A good forecaster is really applying two distinct skills. He or she must run extensive data through "numerical weather prediction" models and apply meteorological expertise to make their predictions. They must also be able to get this information across to the public.

"The forecaster's job is to give the user the best information he or she can. The skill of the forecaster is to use their knowledge of atmospheric dynamics and interpret the forecast to deliver information to the user. They are using their skills as communicators."

The service opened in 1936, "mainly in response to the emergence of transatlantic aviation", says Dr Lynch. The aviators needed the best advice they could get over the Atlantic. "It was a critical matter."

It opened in Foynes, Co Limerick, where the flying boats first landed, but moved to Dublin in the 1950s. "We started more or less the same time that RTÉ started, and there has been a forecast every evening since then."

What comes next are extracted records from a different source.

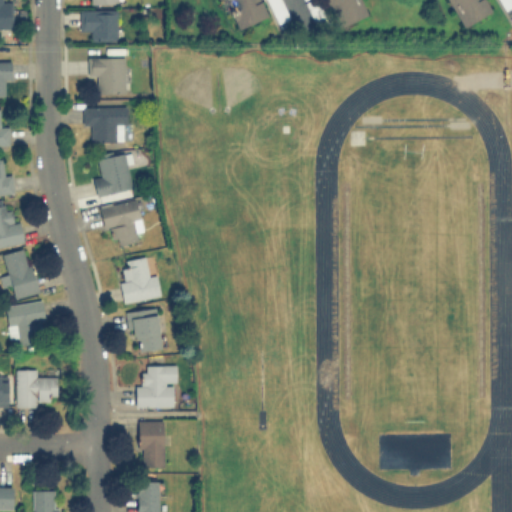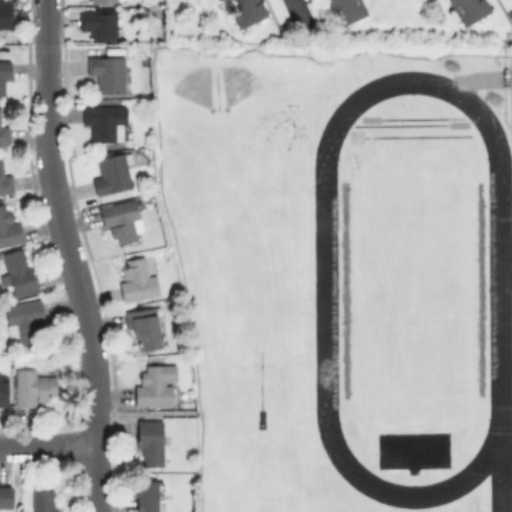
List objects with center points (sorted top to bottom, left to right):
building: (102, 1)
building: (505, 3)
building: (313, 9)
building: (467, 9)
building: (276, 10)
building: (345, 10)
building: (244, 11)
building: (5, 13)
road: (299, 15)
building: (98, 22)
building: (106, 72)
building: (4, 77)
road: (46, 97)
building: (104, 122)
building: (3, 132)
building: (111, 173)
building: (4, 175)
building: (120, 218)
building: (8, 226)
building: (18, 271)
building: (136, 279)
road: (83, 317)
building: (23, 320)
building: (142, 326)
building: (155, 385)
building: (31, 386)
building: (2, 388)
road: (145, 418)
building: (149, 441)
road: (49, 443)
road: (99, 477)
building: (5, 495)
building: (146, 495)
building: (43, 500)
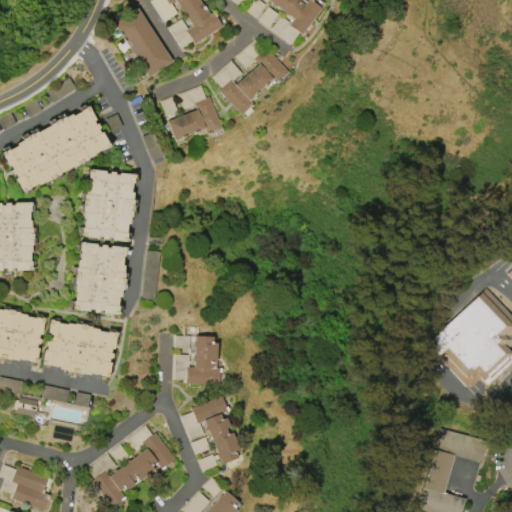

No Irish university offers meteorology as a subject, so Met Éireann hires graduates and provides education. "We take in people with mathematics or physics degrees and give them extra training in meteorology. They are all trained scientists."

Modern weather forecasting is based on the use of computer models, which crunch up the widest possible range and volume of data the meteorological service can get. Satellite data is a key source of information, but this has a relatively low resolution, giving lots of information but averaged over a wide area.

Very accurate, high-resolution data come in from the service's collection of monitoring stations, from ships at sea and from aircraft fitted with weather-measuring devices. These sources deliver a wealth of information on temperature, air pressure, humidity, wind speed and wind direction.

Met Éireann also launches radio sondes four times a day from Valentia Observatory, in Kerry. These are large helium balloons that carry monitoring equipment thousands of feet up. "It gives you a vertical profile," says Dr Lynch.

Met Éireann has joined with the Marine Institute and the Met Office in the UK to install a series of anchored buoys off our coasts, giving yet another source of quality data, including water temperature and wave height.

The forecasters use a model called Hirlam, or High Resolution Limited Area Model. Eight countries, including the Republic, jointly developed Hirlam to help spread the cost of maintaining such a complex model.

Also run four times a day, it delivers a short-range, 48-hour view of future weather, giving a very high predictive resolution of 15 kilometres square. The forecasters also use a model at the European Centre for Medium-Range Weather Forecasts, in Reading, England. It is run once a day and gives a three- to 10-day forecast at a 40-kilometre resolution.

The meteorologists do not carry out a single prediction before they deliver the nightly forecasts. They use the best view of today's weather as a starting point and then "perturb" it slightly, producing an ensemble of 50 forecasts, which they average to deliver a final forecast.

This is how they iron out the chaos inherent in the weather. "It is an honest facing-up to the reality that the atmosphere is chaotic," says Dr Lynch. Forecasts are probabilistic, not absolute.